WHAT YOU HAVE TO DO.
Where a line in the listing below holds the word "energía", count that line; give the total alone.

INPUT DATA.
_ _ _
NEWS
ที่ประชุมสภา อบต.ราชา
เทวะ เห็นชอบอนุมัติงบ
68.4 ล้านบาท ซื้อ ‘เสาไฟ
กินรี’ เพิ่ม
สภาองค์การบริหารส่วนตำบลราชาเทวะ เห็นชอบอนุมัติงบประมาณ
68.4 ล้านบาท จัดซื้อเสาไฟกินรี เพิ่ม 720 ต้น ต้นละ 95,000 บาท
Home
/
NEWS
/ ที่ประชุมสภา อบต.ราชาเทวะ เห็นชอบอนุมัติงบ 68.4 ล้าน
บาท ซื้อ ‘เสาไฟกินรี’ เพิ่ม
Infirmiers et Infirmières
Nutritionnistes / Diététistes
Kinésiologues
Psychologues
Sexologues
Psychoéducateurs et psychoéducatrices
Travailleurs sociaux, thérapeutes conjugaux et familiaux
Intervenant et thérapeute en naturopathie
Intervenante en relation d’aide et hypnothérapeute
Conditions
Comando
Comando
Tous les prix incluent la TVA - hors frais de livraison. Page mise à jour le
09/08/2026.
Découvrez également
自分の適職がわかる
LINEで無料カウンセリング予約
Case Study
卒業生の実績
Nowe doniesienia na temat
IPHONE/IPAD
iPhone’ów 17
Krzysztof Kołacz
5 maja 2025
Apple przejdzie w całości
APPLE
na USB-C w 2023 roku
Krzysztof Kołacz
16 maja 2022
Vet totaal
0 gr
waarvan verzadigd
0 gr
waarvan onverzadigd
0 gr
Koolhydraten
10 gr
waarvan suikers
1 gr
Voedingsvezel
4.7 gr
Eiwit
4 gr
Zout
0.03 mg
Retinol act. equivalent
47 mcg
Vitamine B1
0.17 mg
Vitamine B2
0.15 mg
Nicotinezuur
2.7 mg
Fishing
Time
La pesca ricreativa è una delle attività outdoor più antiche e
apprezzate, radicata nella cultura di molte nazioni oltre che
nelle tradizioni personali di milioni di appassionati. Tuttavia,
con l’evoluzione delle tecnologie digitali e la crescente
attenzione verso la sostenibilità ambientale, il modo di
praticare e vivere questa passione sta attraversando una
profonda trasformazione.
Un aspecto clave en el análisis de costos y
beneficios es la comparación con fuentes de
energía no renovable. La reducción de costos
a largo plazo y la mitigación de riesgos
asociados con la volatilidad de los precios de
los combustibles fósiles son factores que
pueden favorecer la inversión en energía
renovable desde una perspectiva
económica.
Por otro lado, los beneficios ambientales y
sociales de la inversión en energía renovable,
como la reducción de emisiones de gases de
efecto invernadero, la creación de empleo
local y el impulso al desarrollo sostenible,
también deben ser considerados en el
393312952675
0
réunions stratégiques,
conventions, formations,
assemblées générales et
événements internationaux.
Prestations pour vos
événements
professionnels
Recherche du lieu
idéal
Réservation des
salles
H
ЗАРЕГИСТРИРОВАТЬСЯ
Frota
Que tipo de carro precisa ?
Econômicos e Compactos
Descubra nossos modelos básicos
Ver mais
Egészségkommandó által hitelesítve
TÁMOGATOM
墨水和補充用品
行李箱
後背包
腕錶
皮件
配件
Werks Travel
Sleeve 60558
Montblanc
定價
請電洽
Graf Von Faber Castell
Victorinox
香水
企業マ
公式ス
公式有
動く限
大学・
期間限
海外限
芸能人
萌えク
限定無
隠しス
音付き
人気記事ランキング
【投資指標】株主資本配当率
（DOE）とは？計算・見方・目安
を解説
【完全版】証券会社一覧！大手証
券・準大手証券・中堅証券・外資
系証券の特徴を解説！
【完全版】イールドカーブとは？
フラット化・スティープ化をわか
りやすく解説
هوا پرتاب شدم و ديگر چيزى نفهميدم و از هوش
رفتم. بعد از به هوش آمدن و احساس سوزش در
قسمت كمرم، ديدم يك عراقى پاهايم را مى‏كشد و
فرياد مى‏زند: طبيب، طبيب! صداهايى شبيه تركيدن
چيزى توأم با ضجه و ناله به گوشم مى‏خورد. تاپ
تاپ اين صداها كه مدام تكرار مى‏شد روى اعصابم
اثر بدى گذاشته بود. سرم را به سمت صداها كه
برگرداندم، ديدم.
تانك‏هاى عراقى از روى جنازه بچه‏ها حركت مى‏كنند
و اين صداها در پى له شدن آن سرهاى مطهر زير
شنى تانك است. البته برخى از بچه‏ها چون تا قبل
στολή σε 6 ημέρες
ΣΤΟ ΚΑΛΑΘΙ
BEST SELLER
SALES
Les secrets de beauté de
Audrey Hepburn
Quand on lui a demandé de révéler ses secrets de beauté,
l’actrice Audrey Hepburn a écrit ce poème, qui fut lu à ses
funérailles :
_ _ _
SOLUTION FOR THIS TASK.
3